Retype the lines from the first one in the records down to the line containing "G04 Dimensions in millimeters *", counting both, and leave out any pictures.
-- Information shown follows --
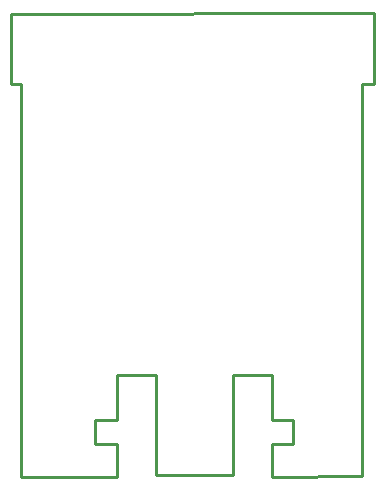
<source format=gko>
G04 Layer: BoardOutline*
G04 EasyEDA v6.4.14, 2021-02-02T13:22:32--5:00*
G04 91b0255ed1064b2dbadafc5a096163c1,d79a69aa59da4e1fbb9b7d465b79b5da,10*
G04 Gerber Generator version 0.2*
G04 Scale: 100 percent, Rotated: No, Reflected: No *
G04 Dimensions in millimeters *
G04 leading zeros omitted , absolute positions ,4 integer and 5 decimal *
%FSLAX45Y45*%
%MOMM*%

%ADD10C,0.2540*%
D10*
X91546Y0D02*
G01*
X91546Y3327400D01*
X0Y3327400D01*
X3073400Y3927475D02*
G01*
X3073400Y3327400D01*
X0Y3921125D02*
G01*
X3073400Y3927475D01*
X0Y3327400D02*
G01*
X0Y3921125D01*
X2209800Y0D02*
G01*
X2974908Y5626D01*
X91546Y0D02*
G01*
X901700Y0D01*
X2974908Y5626D02*
G01*
X2974908Y3327400D01*
X3073400Y3327400D01*
X1879600Y863600D02*
G01*
X2209800Y863600D01*
X2209800Y863600D02*
G01*
X2209800Y482600D01*
X2387600Y482600D01*
X2387600Y279400D01*
X2209800Y279400D01*
X2209800Y0D01*
X1879600Y12700D02*
G01*
X1879600Y863600D01*
X901700Y0D02*
G01*
X901700Y279400D01*
X711200Y279400D01*
X711200Y482600D01*
X901700Y482600D01*
X901700Y863600D01*
X1231900Y863600D01*
X1231900Y12700D01*
X1231900Y12700D02*
G01*
X1879600Y12700D01*

%LPD*%
M02*

</source>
-- Information shown concluded --
§ **Response for this exercise**:
<source format=gko>
G04 Layer: BoardOutline*
G04 EasyEDA v6.4.14, 2021-02-02T13:22:32--5:00*
G04 91b0255ed1064b2dbadafc5a096163c1,d79a69aa59da4e1fbb9b7d465b79b5da,10*
G04 Gerber Generator version 0.2*
G04 Scale: 100 percent, Rotated: No, Reflected: No *
G04 Dimensions in millimeters *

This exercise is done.